L’équipe s’est concentrée sur trois facteurs clés du vieillissement : le stress, l’inflammation et les radicaux libres. L’étude a révélé que l’administration de 2000 unités internationales (UI) de vitamine D par jour a permis de ralentir d’environ 40% les dommages causés aux protecteurs de l’ADN, des structures appelées télomères. Ces “casques” protecteurs sont essentiels à la bonne réplication cellulaire, mais sont naturellement érodés par l’inflammation. La vitamine D semble donc agir comme un bouclier, préservant l’intégrité de ces éléments vitaux.
Si ces résultats sont prometteurs, les chercheurs soulignent l’importance de la prudence. L’apport journalier recommandé en vitamine D est actuellement de 600 UI pour les moins de 70 ans et de 800 UI pour les plus de 70 ans. Les 2000 UI utilisées dans l’étude représentent donc un dépassement, bien que restant en dessous de la limite supérieure de tolérance fixée à 4000 UI.

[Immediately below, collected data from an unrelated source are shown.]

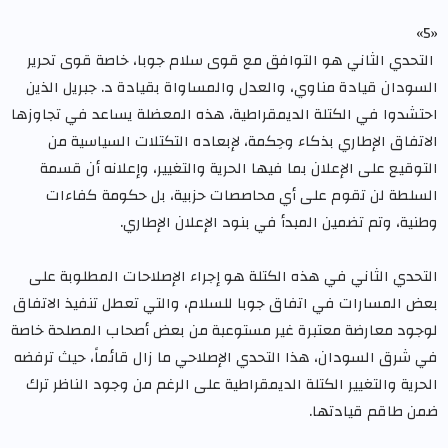
«5»
التحدي الثاني هو التوافق مع قوى سلام جوبا، خاصة قوى تحرير
السودان قيادة مناوي، والعدل والمساواة بقيادة د. جبريل الذين
احتشدوا في الكتلة الديمقراطية، هذه المعضلة يساعد في تجاوزها
الاتفاق الإطاري بذكاء وحِكمة، لإبعاده التكتلات السياسية من
التوقيع على الإعلان بما فيها الحرية والتغيير، وإعلانه أن قسمة
السلطة لن تقوم على أي محاصصات حزبية، بل حكومة كفاءات
وطنية، وتم تضمين المبدأ في بنود الإعلان الإطاري.
التحدي الثاني في هذه الكتلة هو إجراء الإصلاحات المطلوبة على
بعض المسارات في اتفاق جوبا للسلام، والتي تعطل تنفيذ الاتفاق
لوجود معارضة معتبرة غير مستوعبة من بعض أصحاب المصلحة خاصة
في شرق السودان، هذا التحدي الإصلاحي ما زال قائماً، حيث ترفضه
الحرية والتغيير الكتلة الديمقراطية على الرغم من وجود الناظر ترك
ضمن طاقم قيادتها.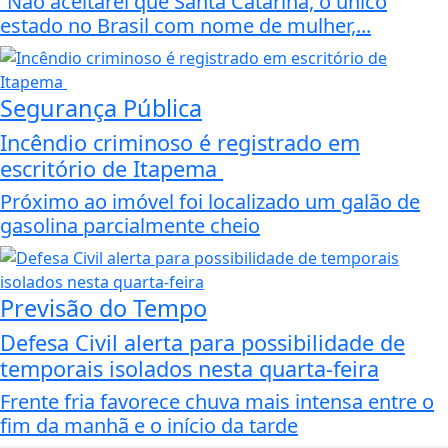
”Não aceitarei que Santa Catarina, o único
estado no Brasil com nome de mulher,...
Segurança Pública
Incêndio criminoso é registrado em
escritório de Itapema
Próximo ao imóvel foi localizado um galão de
gasolina parcialmente cheio
Previsão do Tempo
Defesa Civil alerta para possibilidade de
temporais isolados nesta quarta-feira
Frente fria favorece chuva mais intensa entre o
fim da manhã e o início da tarde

Il est également important de se rappeler que la vitamine D peut être obtenue naturellement grâce à l’exposition au soleil. Quelques minutes, entre 5 et 30, deux fois par semaine, même avec une protection solaire, peuvent suffire à maintenir un niveau adéquat. Enfin, une alimentation équilibrée et riche en nutriments reste un pilier fondamental pour prévenir l’inflammation et favoriser une vie longue et saine.
Cette étude ouvre des perspectives intéressantes, mais rappelle que la longévité est un sujet complexe qui nécessite une approche globale et personnalisée.